This piece was created in collaboration with the Chicago Council on Global Affairs. Karen Weigert is a senior fellow on global cities at the Chicago Council. She served as the First Chief Sustainability Officer of the City of Chicago from 2011 to 2016. She is on Twitter @KarenRWeigert. All views are the author's own.
The Obama administration’s stalled effort to regulate carbon emissions from power plants, the Clean Power Plan, was back before the courts on Tuesday. Even if it survives the process, the Clean Power Plan and the United States may miss a chance to catch up with China, which is building a transformative platform set to dominate global carbon markets.
In 2014 the United States and China made a bilateral announcement on their commitments to carbon reduction, paving the way for the Paris Agreement. The Clean Power Plan anchors the U.S. commitment, with a goal to reduce carbon from the electricity sector 32 percent by 2030.
Thirty-two percent may seem daunting, but a shift from coal to natural gas and renewables has already pushed carbon emissions down 21 percent from baseline 2005 levels. PJM Interconnection, one of the nation’s largest operators of the electrical grid, analyzed the Plan and concluded it can accommodate the effort with no impact to reliability and minimal impact to price. States are obliged comply with the Clean Power Plan individually, and the majority are on track to meet the first targets in 2022.
While this is good news for carbon emissions now, it raises questions for the long term. If states believe they can meet their goals independently, they may not build interstate mechanisms for trading emissions credits. Creating a national platform for emissions credit trading is what could put a national price on carbon and eventually transition the United States beyond fossil fuels.
In contrast to the Unites States, China is actively creating a national market for trading carbon emissions. After piloting carbon markets in seven different cities and regions, China is poised to launch its national cap-and-trade system in the next few months.
China’s carbon market will soon be the largest in the world, with potential for global growth. Not only will China use this market to meet its Paris Agreement pledge, it may be positioned to partner with approximately 90 other countries that included a price on carbon in their Paris commitments.
Is it too late for the United States?
The state-led Clean Power Plan does provide a way in. California, the first state to release a draft of its implementation plan, will use its existing cap-and-trade system to meet its goals. Other states, in drafting their plans, could also ensure their approaches are “trading ready.” Even stronger, they could collaborate to join existing trading systems like California’s, or that of the nine eastern states that participate in the Regional Greenhouse Gas Initiative.

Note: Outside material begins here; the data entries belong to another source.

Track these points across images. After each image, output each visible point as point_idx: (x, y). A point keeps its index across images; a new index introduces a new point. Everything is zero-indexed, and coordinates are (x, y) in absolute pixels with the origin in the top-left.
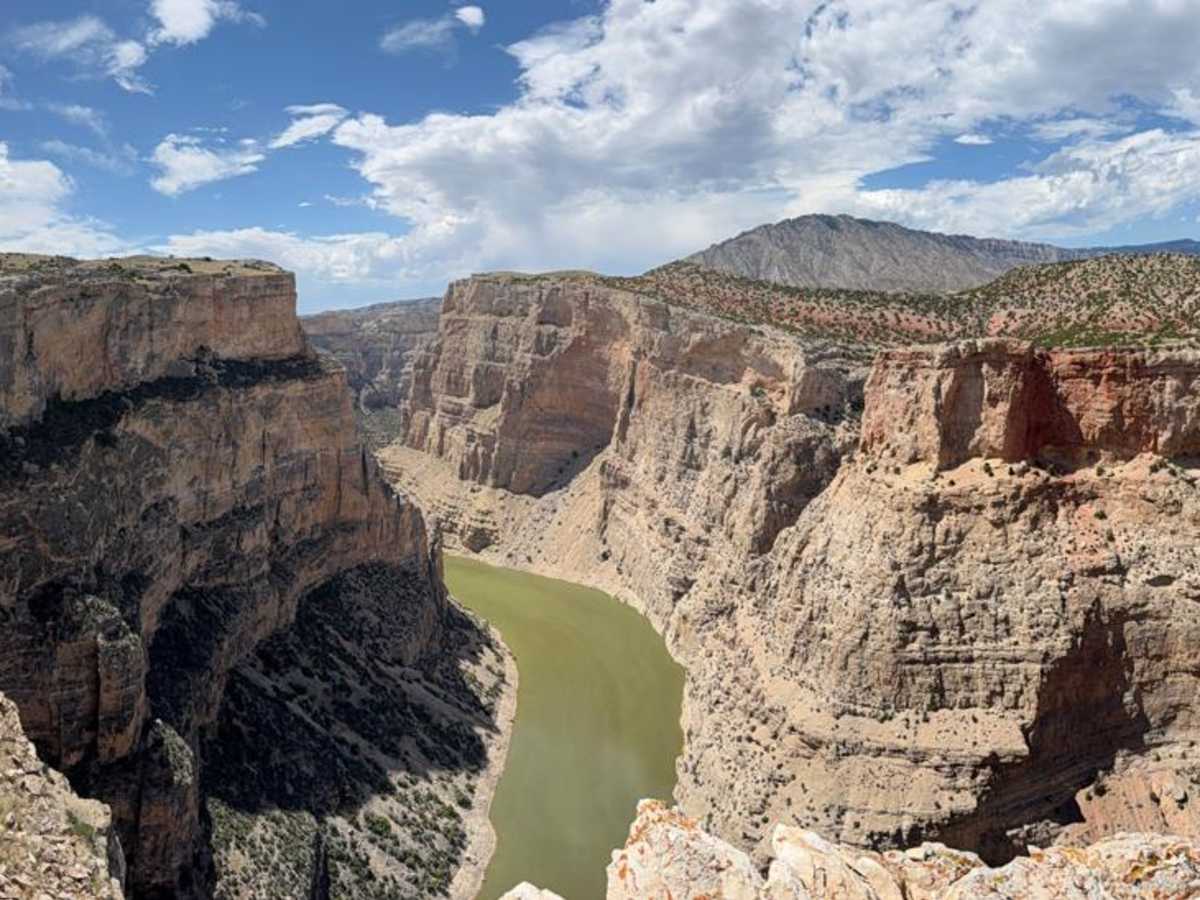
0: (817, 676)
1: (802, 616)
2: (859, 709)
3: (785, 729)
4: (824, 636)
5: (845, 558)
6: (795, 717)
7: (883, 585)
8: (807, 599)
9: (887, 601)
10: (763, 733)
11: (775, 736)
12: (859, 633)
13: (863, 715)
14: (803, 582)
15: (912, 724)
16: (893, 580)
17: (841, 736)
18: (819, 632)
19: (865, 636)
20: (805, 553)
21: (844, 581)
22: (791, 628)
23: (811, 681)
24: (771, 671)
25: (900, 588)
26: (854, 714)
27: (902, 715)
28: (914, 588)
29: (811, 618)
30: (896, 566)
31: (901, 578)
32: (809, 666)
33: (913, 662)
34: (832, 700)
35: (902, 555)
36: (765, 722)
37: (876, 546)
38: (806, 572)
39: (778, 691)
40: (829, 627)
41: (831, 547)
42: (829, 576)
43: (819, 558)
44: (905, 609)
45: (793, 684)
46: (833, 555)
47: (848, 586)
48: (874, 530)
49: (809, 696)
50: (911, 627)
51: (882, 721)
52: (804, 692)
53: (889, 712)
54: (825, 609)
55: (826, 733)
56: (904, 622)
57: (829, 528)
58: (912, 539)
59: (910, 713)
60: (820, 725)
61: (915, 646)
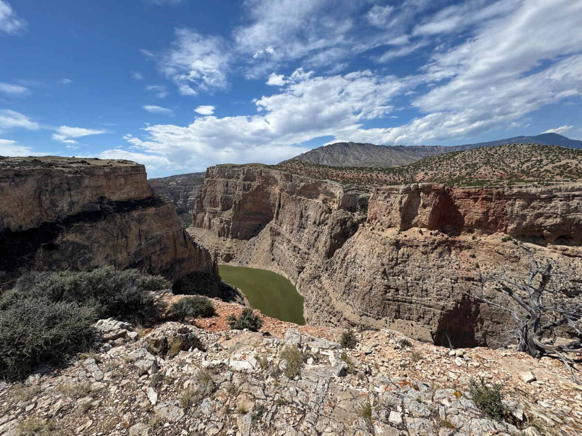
0: (353, 301)
1: (347, 280)
2: (369, 314)
3: (342, 319)
4: (355, 287)
5: (363, 260)
6: (347, 314)
7: (378, 271)
8: (349, 274)
9: (379, 277)
10: (334, 320)
11: (339, 321)
12: (369, 287)
13: (370, 316)
14: (347, 268)
15: (388, 322)
16: (382, 270)
17: (363, 323)
18: (354, 286)
19: (371, 289)
20: (347, 258)
21: (363, 268)
22: (343, 284)
23: (351, 303)
24: (336, 299)
25: (384, 272)
26: (367, 316)
27: (384, 319)
28: (390, 273)
29: (350, 281)
30: (383, 265)
31: (385, 269)
32: (350, 298)
33: (389, 300)
34: (359, 310)
35: (385, 260)
36: (335, 316)
37: (375, 256)
38: (348, 265)
39: (339, 306)
40: (357, 284)
41: (357, 256)
42: (357, 266)
43: (353, 260)
44: (386, 280)
45: (344, 303)
46: (358, 259)
47: (364, 270)
48: (374, 251)
49: (351, 308)
50: (388, 287)
51: (377, 319)
52: (348, 306)
53: (380, 317)
54: (356, 278)
55: (357, 321)
56: (386, 285)
57: (356, 249)
58: (389, 255)
59: (387, 318)
60: (355, 318)
61: (390, 294)
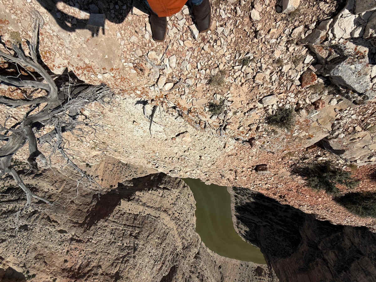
0: (162, 227)
1: (164, 245)
2: (154, 218)
3: (171, 215)
4: (159, 238)
5: (148, 262)
6: (168, 218)
7: (139, 251)
8: (161, 250)
9: (140, 246)
10: (177, 215)
11: (174, 214)
12: (149, 238)
13: (153, 216)
14: (162, 255)
15: (143, 212)
16: (136, 252)
17: (159, 212)
18: (160, 239)
19: (148, 237)
20: (160, 265)
21: (151, 254)
22: (167, 241)
23: (164, 226)
24: (173, 230)
25: (135, 249)
26: (155, 217)
27: (145, 215)
28: (132, 249)
29: (161, 243)
30: (134, 257)
31: (134, 253)
32: (164, 230)
33: (138, 227)
34: (160, 221)
35: (131, 261)
36: (176, 217)
37: (138, 266)
38: (161, 259)
39: (172, 225)
40: (157, 240)
41: (152, 267)
42: (154, 257)
43: (156, 263)
44: (136, 243)
45: (168, 226)
46: (152, 264)
47: (149, 252)
48: (137, 271)
49: (165, 222)
50: (136, 237)
51: (150, 214)
52: (166, 224)
53: (147, 216)
54: (157, 246)
55: (162, 213)
56: (137, 239)
57: (151, 274)
58: (127, 266)
59: (143, 215)
60: (163, 215)
61: (137, 231)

Beyond the Clean Power Plan, the absence of a national platform and policy creates an ambiguous planning environment. Increasingly, companies are taking matters into their own hands. The latest data from CDP (formerly the Carbon Disclosure Project) shows over 500 companies globally had an internal price on greenhouse gas emissions in 2016, a 19 percent increase over 2015. Almost 700 more say they are planning to use one in the next two years.
The core of the Clean Power Plan is the argument that carbon is a pollutant, one that needs to be regulated and reduced. Countries and companies increasingly agree. The question is whether the United States can use tools like the Clean Power Plan to play a meaningful role in the global markets that result.